> _What the task asks_: Among the records, which lines include "down"? List them.

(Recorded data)
***

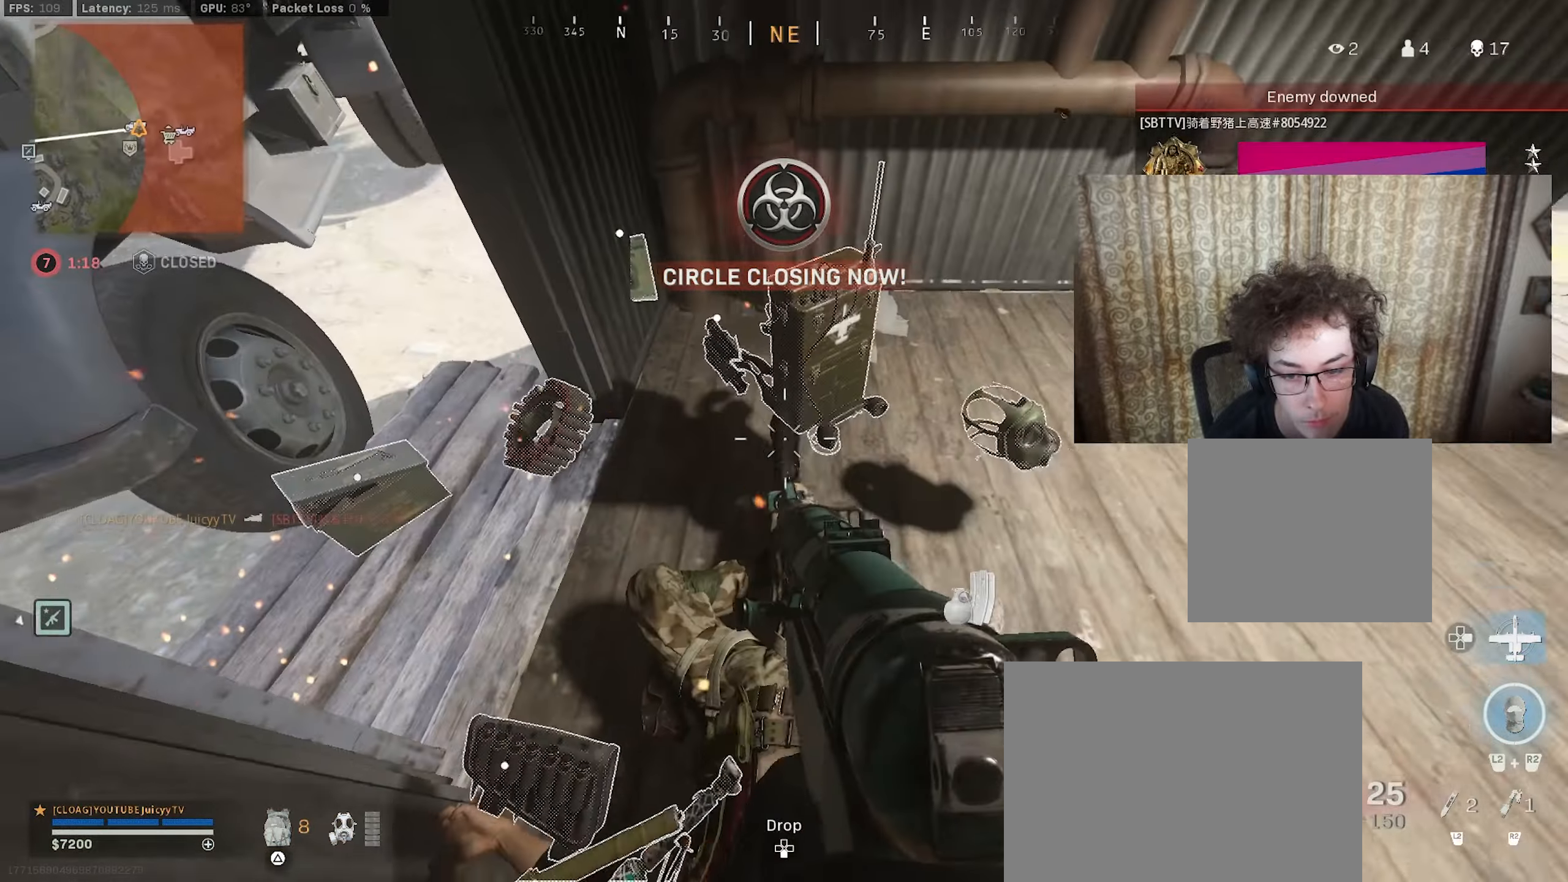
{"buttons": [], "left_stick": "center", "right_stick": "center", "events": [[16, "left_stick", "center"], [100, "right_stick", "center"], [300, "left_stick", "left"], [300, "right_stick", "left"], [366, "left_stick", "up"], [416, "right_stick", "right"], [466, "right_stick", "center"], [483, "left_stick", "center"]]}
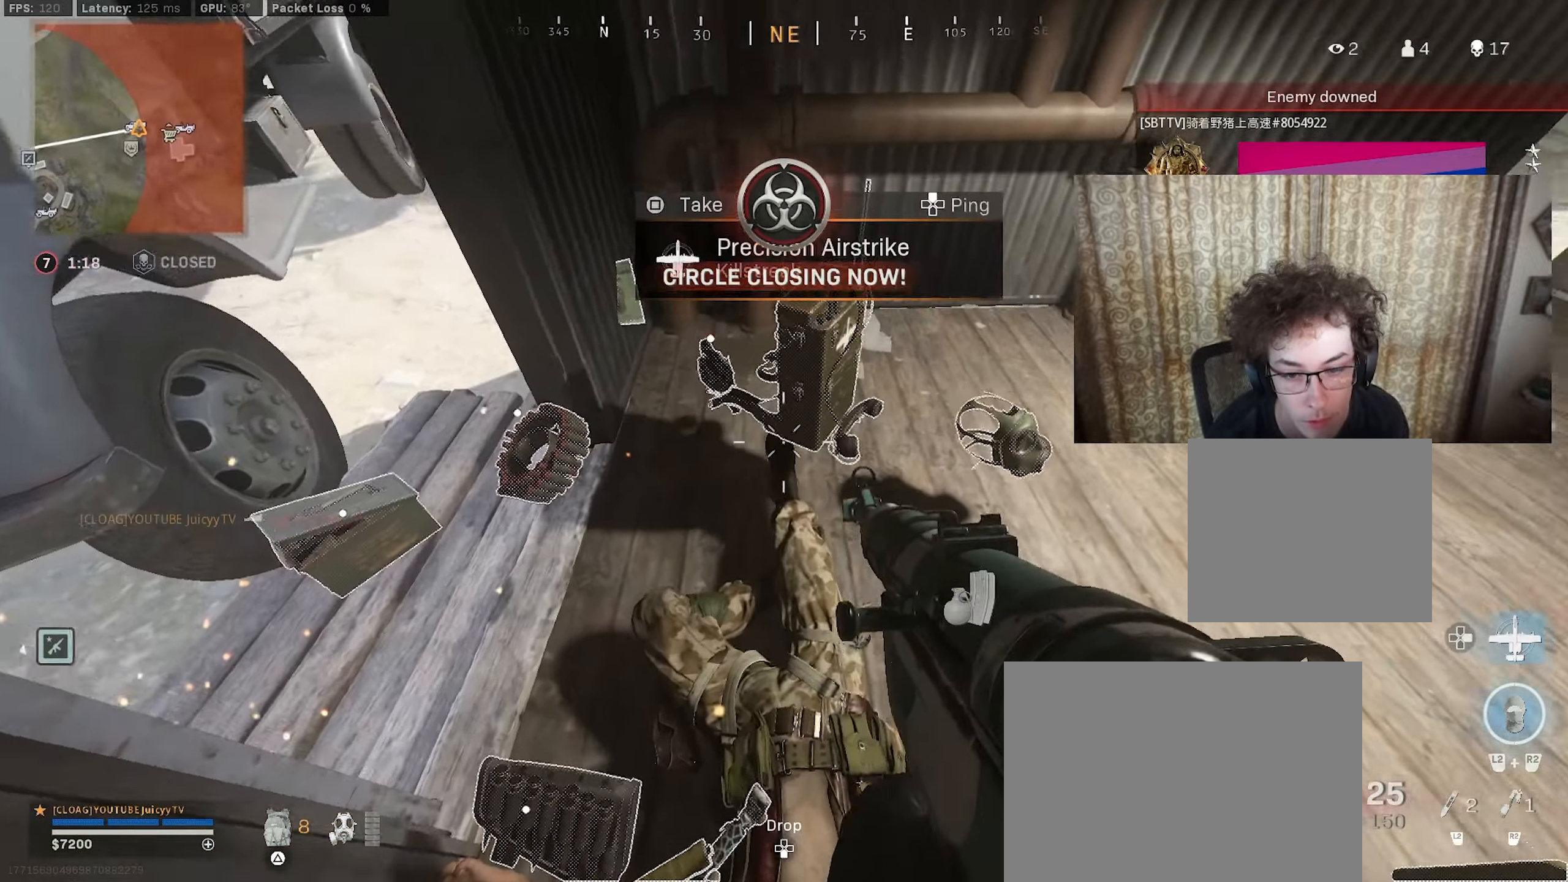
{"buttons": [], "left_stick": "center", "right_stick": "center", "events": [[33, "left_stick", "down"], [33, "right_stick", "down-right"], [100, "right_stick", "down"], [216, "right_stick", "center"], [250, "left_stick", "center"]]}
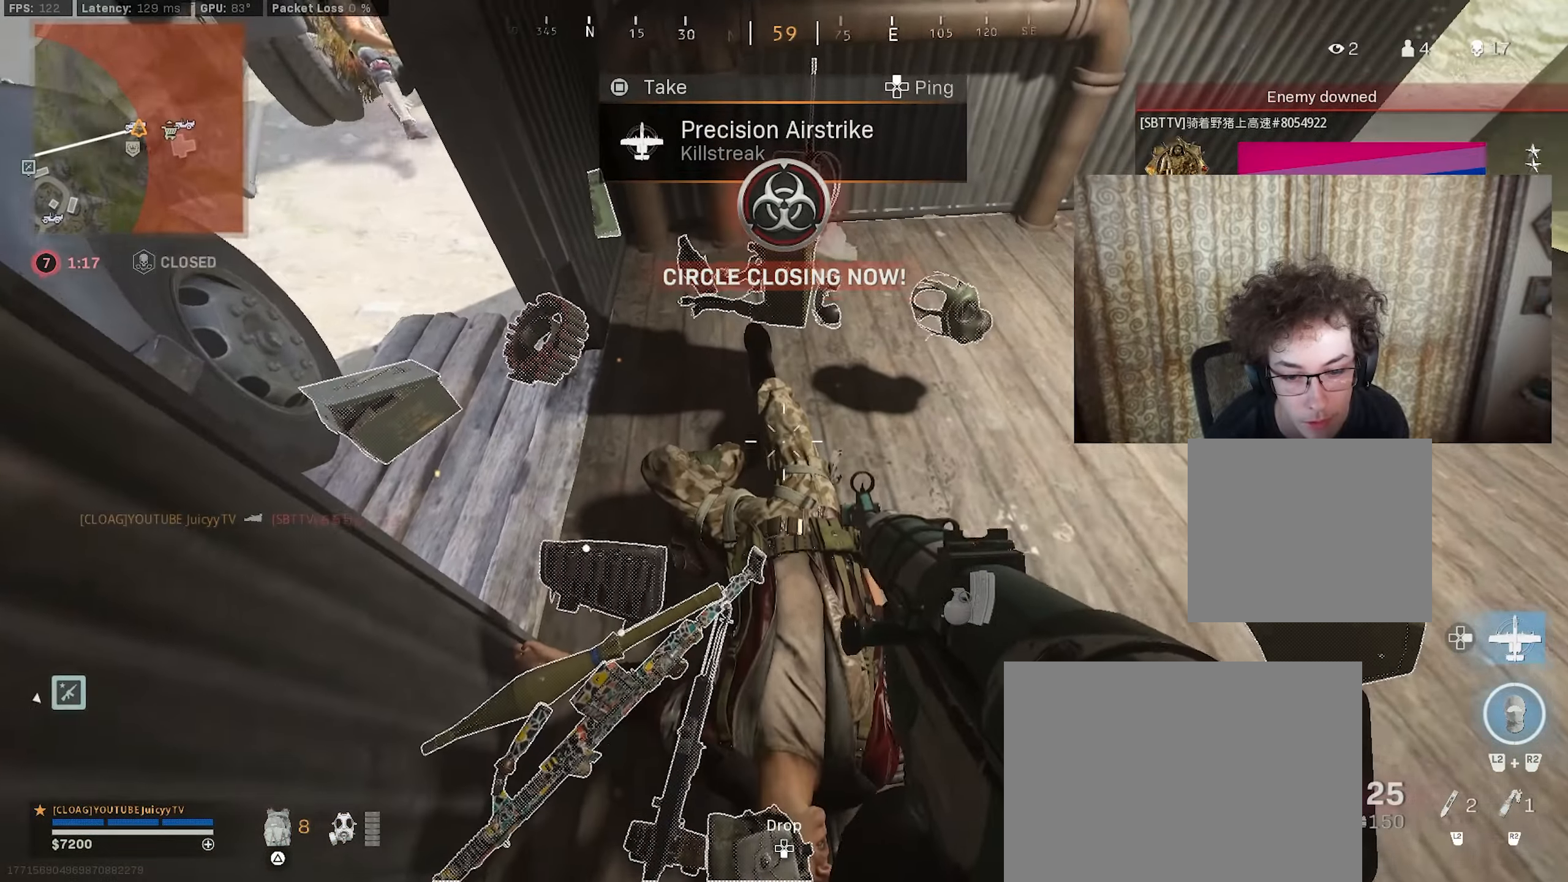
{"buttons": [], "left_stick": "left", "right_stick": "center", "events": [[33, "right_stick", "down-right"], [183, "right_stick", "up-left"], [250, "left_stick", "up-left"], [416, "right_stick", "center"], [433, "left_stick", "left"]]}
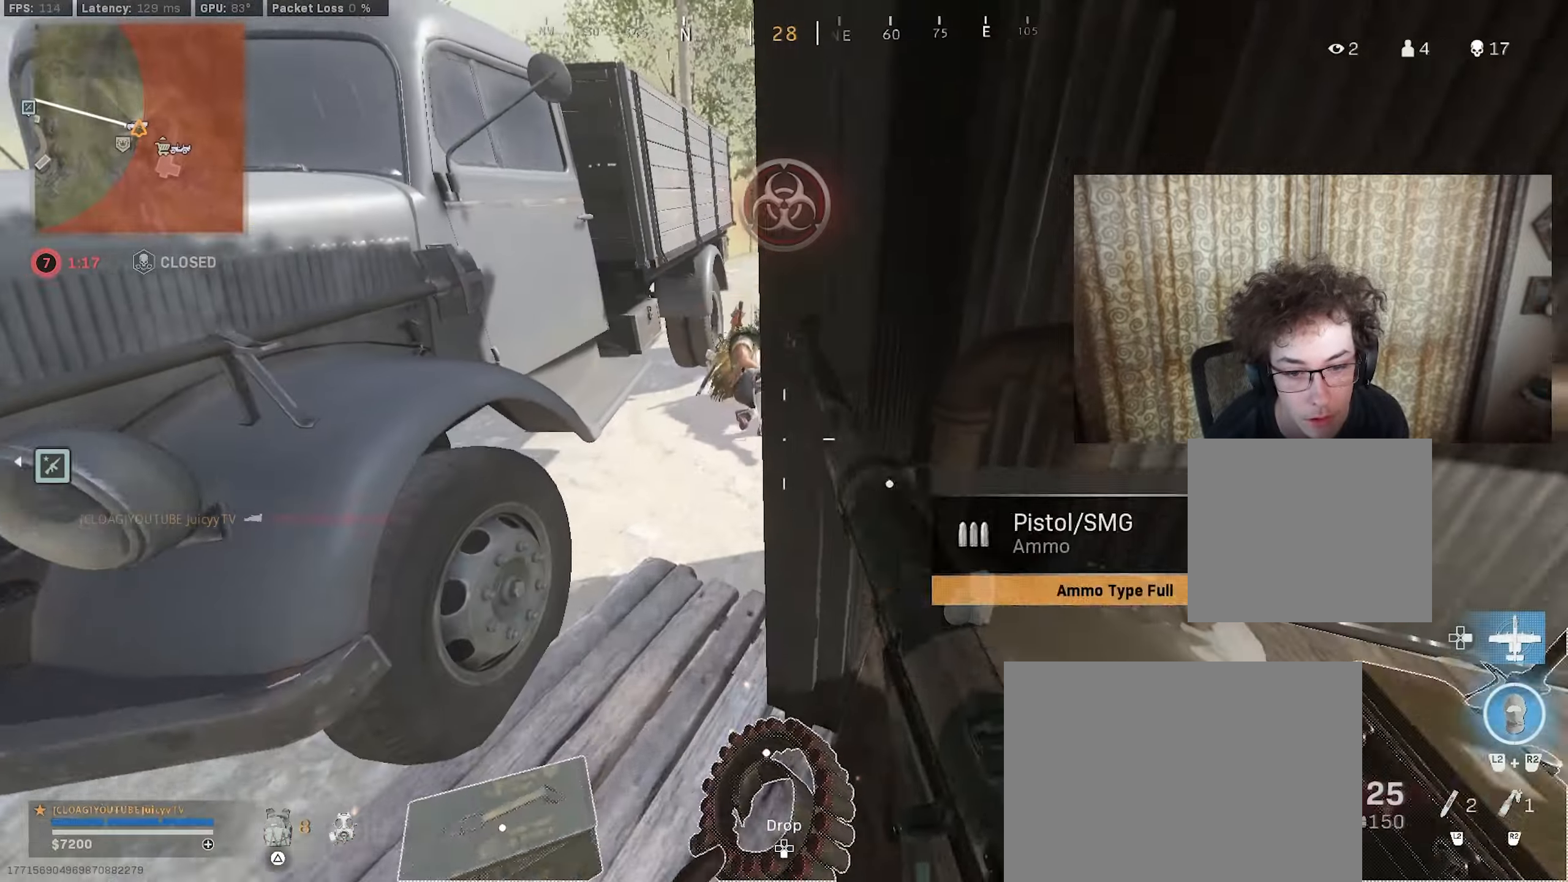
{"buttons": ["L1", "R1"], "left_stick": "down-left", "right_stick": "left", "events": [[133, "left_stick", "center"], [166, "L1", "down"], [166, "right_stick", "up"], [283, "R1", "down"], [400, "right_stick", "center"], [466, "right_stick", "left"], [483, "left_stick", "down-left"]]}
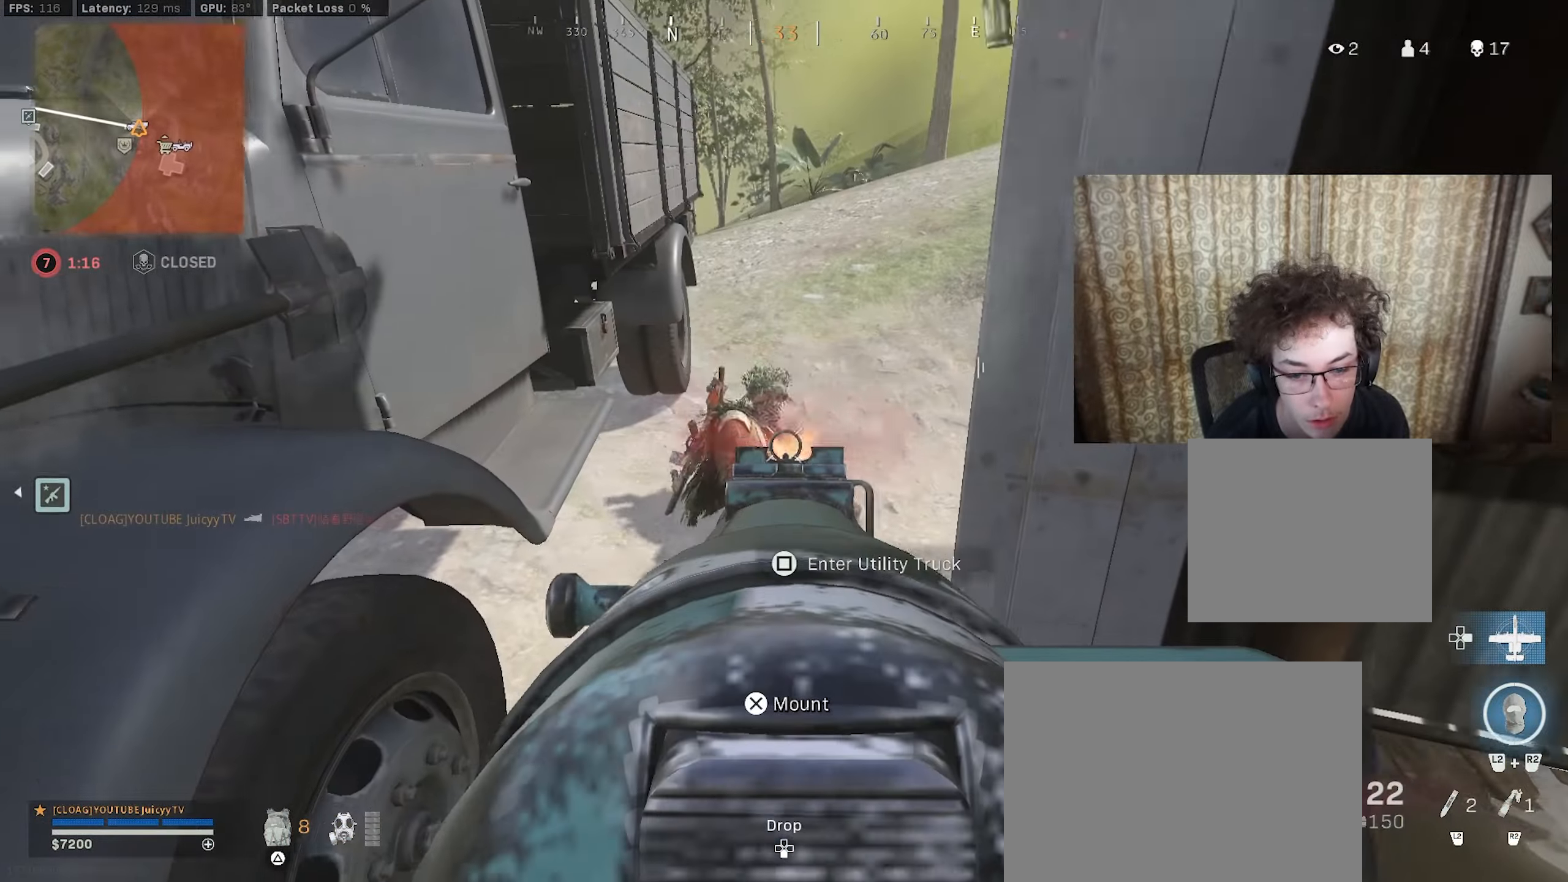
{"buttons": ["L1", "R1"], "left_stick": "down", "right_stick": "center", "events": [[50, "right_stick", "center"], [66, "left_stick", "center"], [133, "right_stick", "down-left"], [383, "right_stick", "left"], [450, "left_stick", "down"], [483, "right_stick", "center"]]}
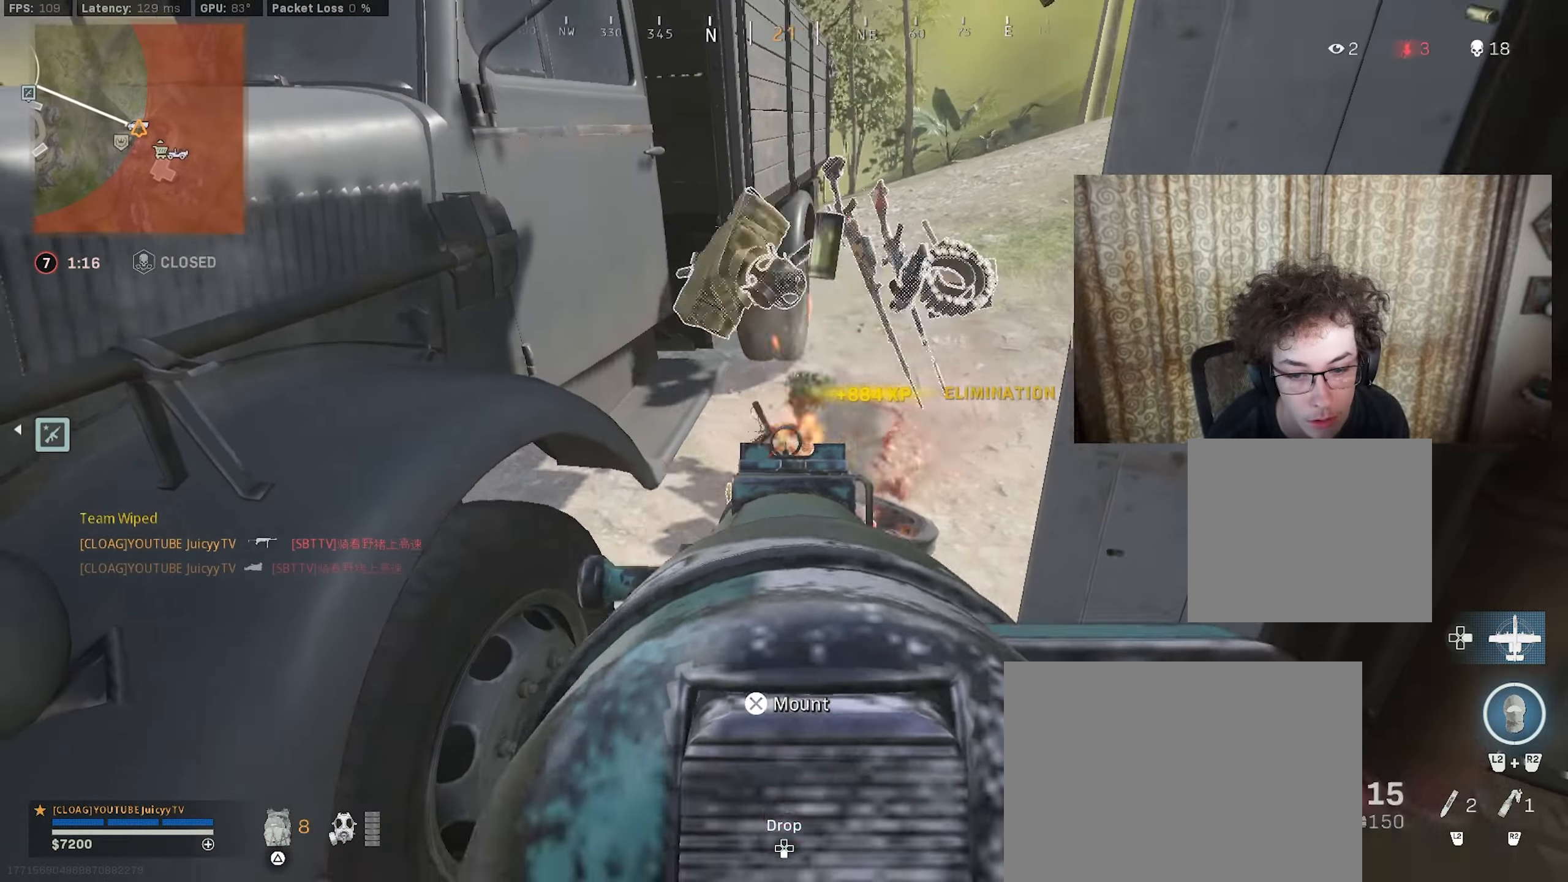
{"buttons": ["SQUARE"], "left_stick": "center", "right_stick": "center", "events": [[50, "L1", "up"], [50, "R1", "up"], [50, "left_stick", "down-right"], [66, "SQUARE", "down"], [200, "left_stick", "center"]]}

***

> _Worked solution_:
{"buttons": [], "left_stick": "center", "right_stick": "center", "events": [[33, "left_stick", "down"], [33, "right_stick", "down-right"], [100, "right_stick", "down"], [216, "right_stick", "center"], [250, "left_stick", "center"]]}
{"buttons": [], "left_stick": "left", "right_stick": "center", "events": [[33, "right_stick", "down-right"], [183, "right_stick", "up-left"], [250, "left_stick", "up-left"], [416, "right_stick", "center"], [433, "left_stick", "left"]]}
{"buttons": ["L1", "R1"], "left_stick": "down-left", "right_stick": "left", "events": [[133, "left_stick", "center"], [166, "L1", "down"], [166, "right_stick", "up"], [283, "R1", "down"], [400, "right_stick", "center"], [466, "right_stick", "left"], [483, "left_stick", "down-left"]]}
{"buttons": ["L1", "R1"], "left_stick": "down", "right_stick": "center", "events": [[50, "right_stick", "center"], [66, "left_stick", "center"], [133, "right_stick", "down-left"], [383, "right_stick", "left"], [450, "left_stick", "down"], [483, "right_stick", "center"]]}
{"buttons": ["SQUARE"], "left_stick": "center", "right_stick": "center", "events": [[50, "L1", "up"], [50, "R1", "up"], [50, "left_stick", "down-right"], [66, "SQUARE", "down"], [200, "left_stick", "center"]]}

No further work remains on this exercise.